Des Visiteurs sont venus sur Terre. Sortis d’on ne sait où, ils sont repartis sans crier gare. Dans la Zone qu’ils ont occupée sans jamais correspondre avec les hommes, ils ont abandonné des objets de toutes sortes. Objets-pièges. Objets-bombes. Objets-miracles. Objets que les stalkers viennent piller au risque de leur vie, comme une bande de fourmis coloniserait sans rien y comprendre les détritus abandonnés par des pique-niqueurs au bord d’un chemin.
S’il n’est pas fréquemment cité parmi les chefs d’œuvre de la littérature de science-fiction, il n’en reste pas moins que Stalker aura profondément marqué la culture populaire. Adapté au cinéma par Andreï Tarkovski dans son style si particulier, le roman a également inspiré la série de jeux vidéos S.T.A.L.K.E.R. même si, dans les deux cas, l’histoire s’écarte sensiblement de celle du livre. Le surnom de « stalkers » sert désormais à désigner à la fois les travailleurs qui ont étouffé le réacteur de la centrale de Tchernobyl en avril-mai 1986, et les « touristes » qui visitent aujourd’hui illégalement les alentours de la même centrale.
Le roman, lui, ne se déroule pas à Tchernobyl (il a été écrit en 1972) mais dans une des six Zones visitées par des extraterrestres. Cette Zone est située à proximité d’une ville fictive, dans un pays anglosaxon non spécifié. On y suit Red, stalker jeune mais expérimenté, qui explore illégalement la Zone de nuit. De nombreux phénomènes soudains et incompréhensibles provoquent la mort des stalkers imprudents, attirés par l’appât du gain qu’ils peuvent tirer de la revente des objets mystérieux qui parsèment la Zone. Au fil du récit, on croise des scientifiques désabusés, des policiers obtus, des trafiquants sans scrupules, des agents secrets, des revenants pas tout à fait revenus à la vie, des enfants mutants, mais tout est toujours raconté à hauteur humaine, dans la crasse, la pluie et le froid, dans la peur qui sue de tous les pores de la peau des stalkers en expédition nocturne, dans les vapeurs des bars où tous les protagonistes vont noyer leur désarroi.
Le ton global n’est ni déprimant ni fantasmagorique, il y a seulement des hommes et des femmes tentant de survivre face à une réalité qui leur échappe en grande partie.

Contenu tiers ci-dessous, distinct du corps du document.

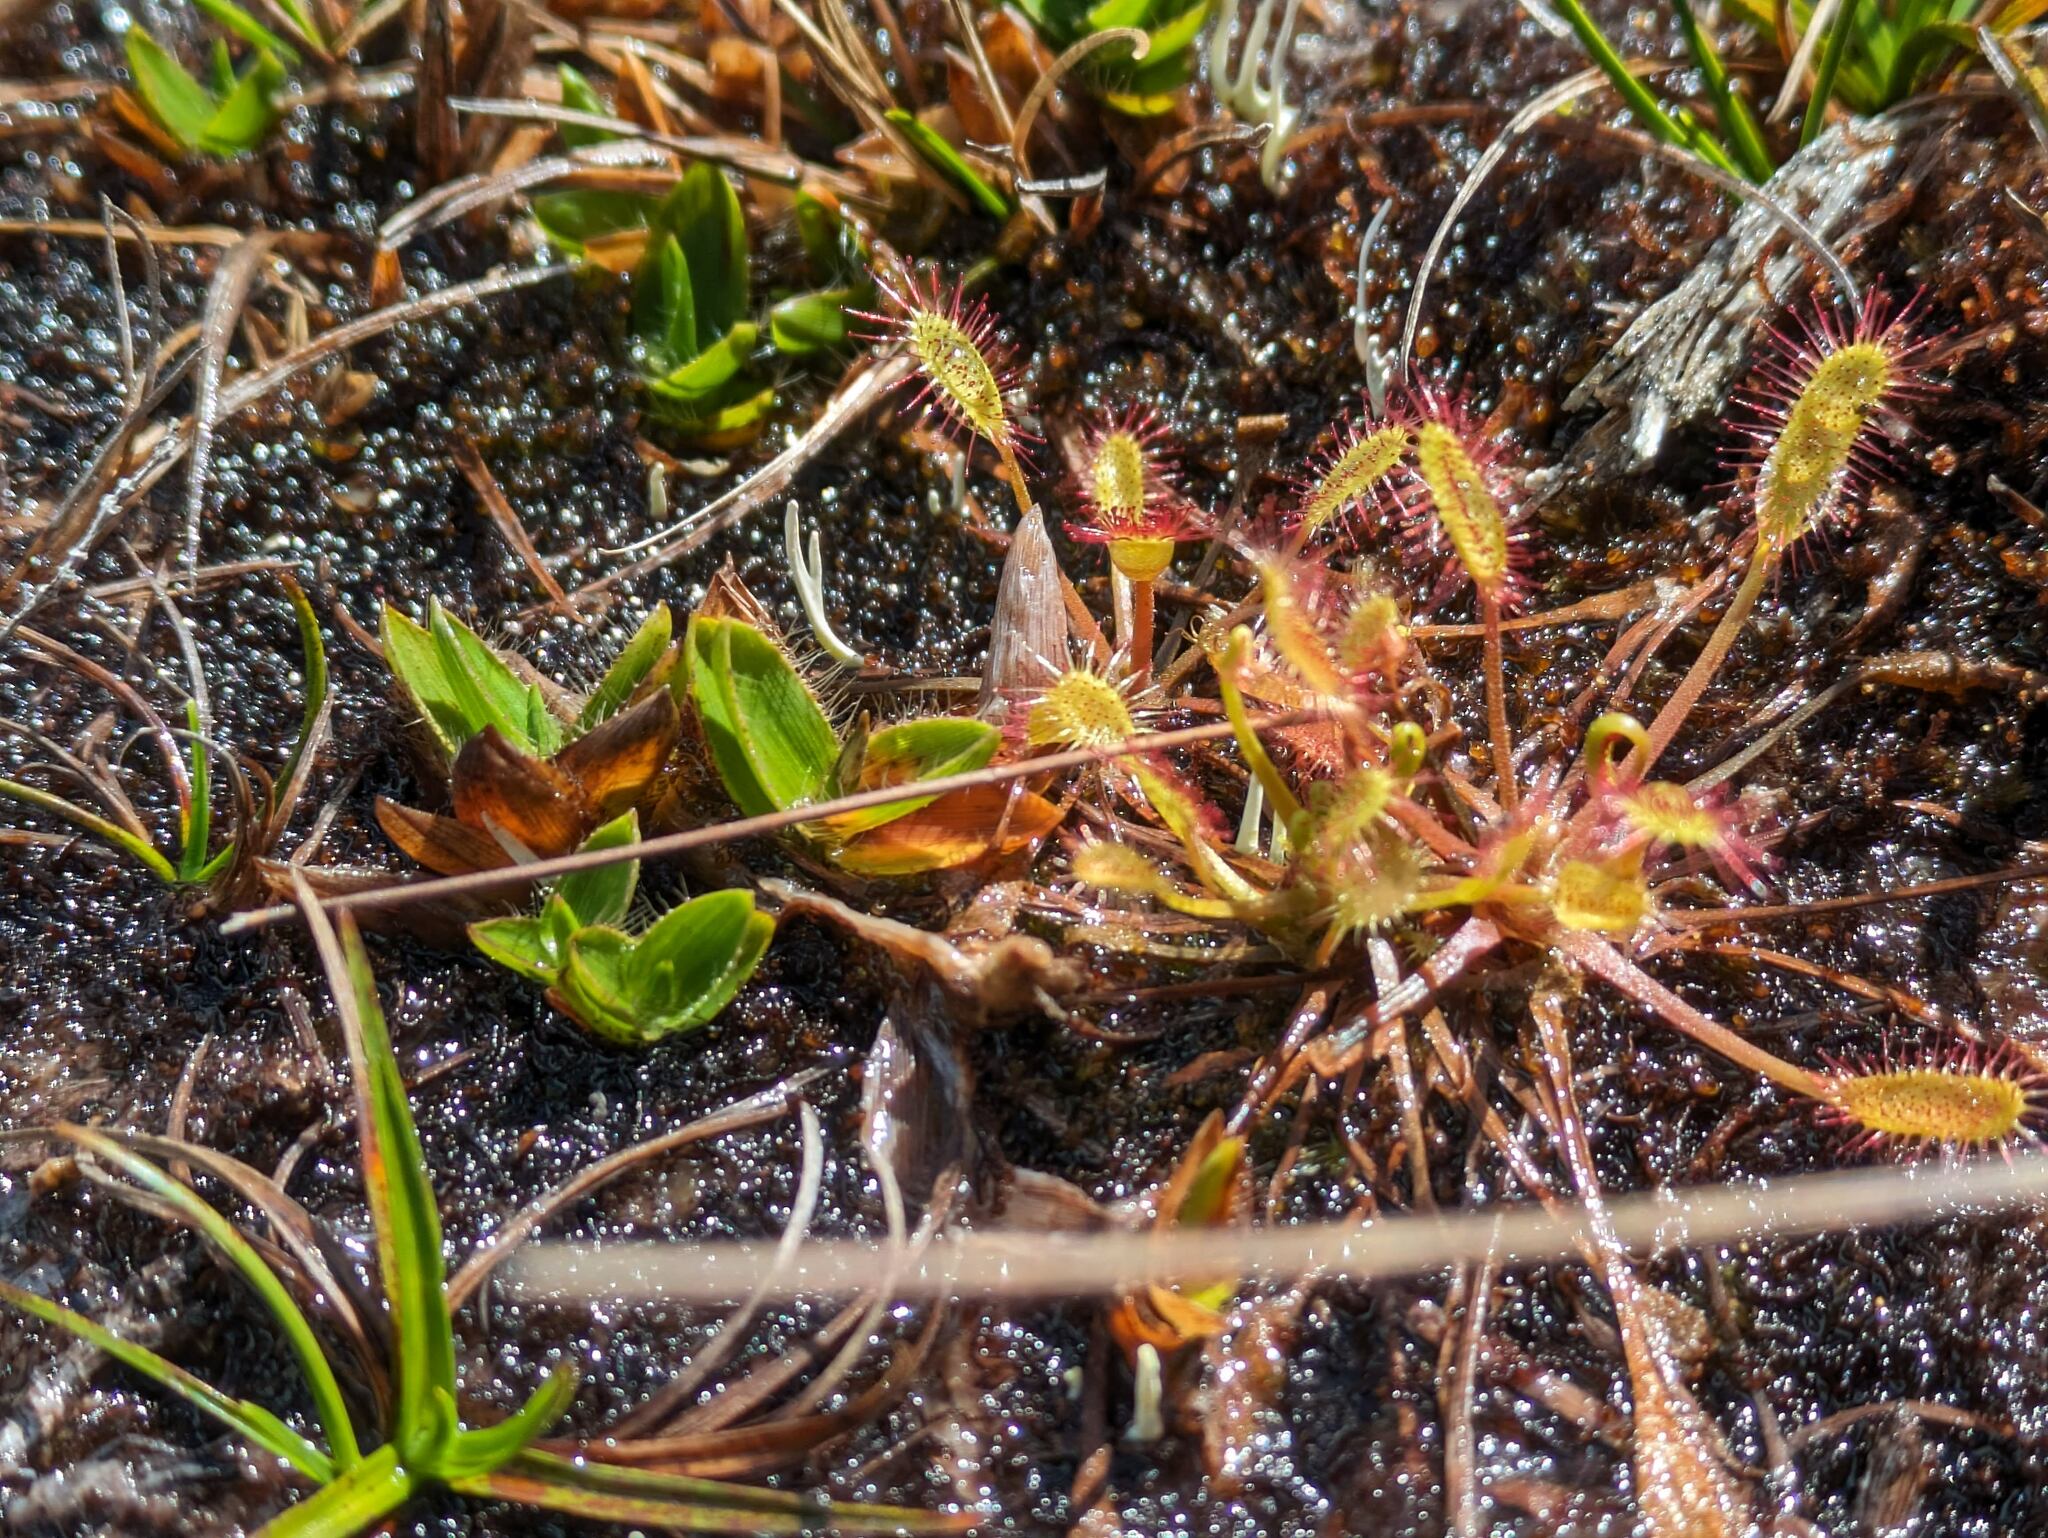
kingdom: Plantae
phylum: Tracheophyta
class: Magnoliopsida
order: Caryophyllales
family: Droseraceae
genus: Drosera
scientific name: Drosera anglica
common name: Great sundew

La principale qualité de ce roman est qu’il est entièrement composé de tranches de vie, sans créatures surhumaines, sans deux ex machina, et sans leçon de morale à la fin. Un Premier Contact sans contact, une épouvante sans monstres, de la sorcellerie sans magiciens.
L’édition Folio SF contient une préface d’Ursula Le Guin (un choix évident pour parler de ce roman tellement humaniste), et elle y souligne très justement que les auteurs évitent toute trace de sarcasme cynique et font preuve de beaucoup de compassion pour leurs personnages. Comme toujours cette préface est à lire après avoir lu le livre, et pour une fois elle est très pertinente (au contraire de celles dont nous abreuve un auteur / éditeur français bien connu).
Cette édition contient également une postface de Boris Strougatski, qu’il faut lire absolument (après avoir terminé le roman). Il y raconte la genèse de l’œuvre, et comment la bureaucratie soviétique a saccagé l’histoire écrite par les deux frères. La liste des passages détaillant le comportement amoral des héros est particulièrement savoureuse. Elle témoigne de l’insondable inculture des censeurs et d’un puritanisme qui n’avait rien à envier à un catholicisme moyenâgeux. Elle a également le mérite de mettre en lumière le contexte dans lequel ce roman a été écrit, en lui ajoutant une dimension supplémentaire.
Arkadi et Boris Strougatski : Stalker – 1972
Originalité : 4/5. Sur le fond et sur la forme, une des grandes qualités du roman.
Lisibilité : 4/5. Direct, clair, sans fioritures mais très bien écrit.
Diversité : 3/5. Peut-être une légère faiblesse mais le roman est très compact (moins de 300 pages).
Modernité : 5/5. Ce livre aurait pu être écrit hier.
Cohérence : 4/5. Ça aurait pu déraper en patchwork un peu indigeste, mais les auteurs ont su garder la maîtrise sur un récit pas si évident.
Moyenne : 8/10.
A conseiller si vous n’êtes pas effrayé par une lecture un peu sale et nerveuse mais réellement fascinante.